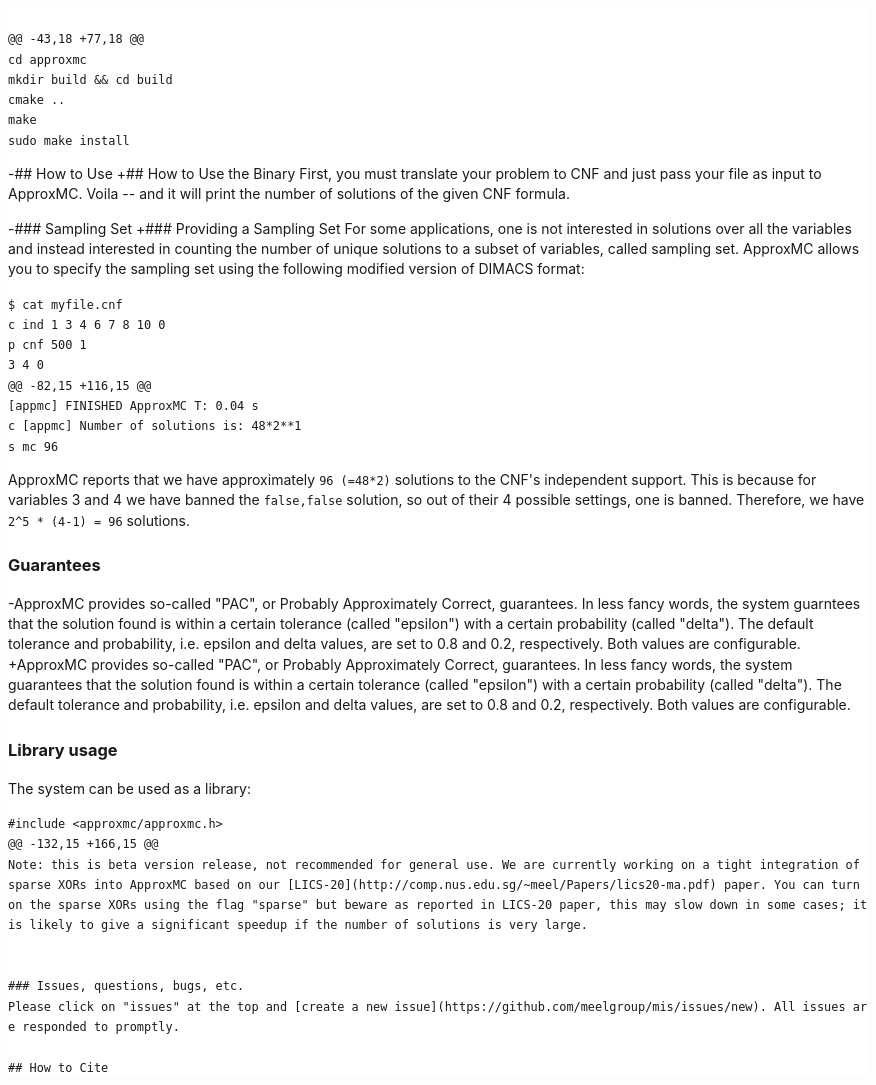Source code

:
 ```
 
@@ -43,18 +77,18 @@
 cd approxmc
 mkdir build && cd build
 cmake ..
 make
 sudo make install
 ```
 
-## How to Use
+## How to Use the Binary
 First, you must translate your problem to CNF and just pass your file as input to ApproxMC. Voila -- and it will print the number of solutions of the given CNF formula.
 
-### Sampling Set
+### Providing a Sampling Set
 For some applications, one is not interested in solutions over all the variables and instead interested in counting the number of unique solutions to a subset of variables, called sampling set. ApproxMC allows you to specify the sampling set using the following modified version of DIMACS format:
 
 ```
 $ cat myfile.cnf
 c ind 1 3 4 6 7 8 10 0
 p cnf 500 1
 3 4 0
@@ -82,15 +116,15 @@
 [appmc] FINISHED ApproxMC T: 0.04 s
 c [appmc] Number of solutions is: 48*2**1
 s mc 96
 ```
 ApproxMC reports that we have approximately `96 (=48*2)` solutions to the CNF's independent support. This is because for variables 3 and 4 we have banned the `false,false` solution, so out of their 4 possible settings, one is banned. Therefore, we have `2^5 * (4-1) = 96` solutions.
 
 ### Guarantees
-ApproxMC provides so-called "PAC", or Probably Approximately Correct, guarantees. In less fancy words, the system guarntees that the solution found is within a certain tolerance (called "epsilon") with a certain probability (called "delta"). The default tolerance and probability, i.e. epsilon and delta values, are set to 0.8 and 0.2, respectively. Both values are configurable.
+ApproxMC provides so-called "PAC", or Probably Approximately Correct, guarantees. In less fancy words, the system guarantees that the solution found is within a certain tolerance (called "epsilon") with a certain probability (called "delta"). The default tolerance and probability, i.e. epsilon and delta values, are set to 0.8 and 0.2, respectively. Both values are configurable.
 
 ### Library usage
 
 The system can be used as a library:
 
 ```
 #include <approxmc/approxmc.h>
@@ -132,15 +166,15 @@
 Note: this is beta version release, not recommended for general use. We are currently working on a tight integration of sparse XORs into ApproxMC based on our [LICS-20](http://comp.nus.edu.sg/~meel/Papers/lics20-ma.pdf) paper. You can turn on the sparse XORs using the flag "sparse" but beware as reported in LICS-20 paper, this may slow down in some cases; it is likely to give a significant speedup if the number of solutions is very large. 
 
 
 ### Issues, questions, bugs, etc.
 Please click on "issues" at the top and [create a new issue](https://github.com/meelgroup/mis/issues/new). All issues are responded to promptly.
 
 ## How to Cite
 ```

□ □ □ □ □

Task brief:
Leave out all pictures and output each line exactly, from the top of the records through the line that holds "Use the Binary".

Answer space:
Source code

:
 ```
 
@@ -43,18 +77,18 @@
 cd approxmc
 mkdir build && cd build
 cmake ..
 make
 sudo make install
 ```
 
-## How to Use
+## How to Use the Binary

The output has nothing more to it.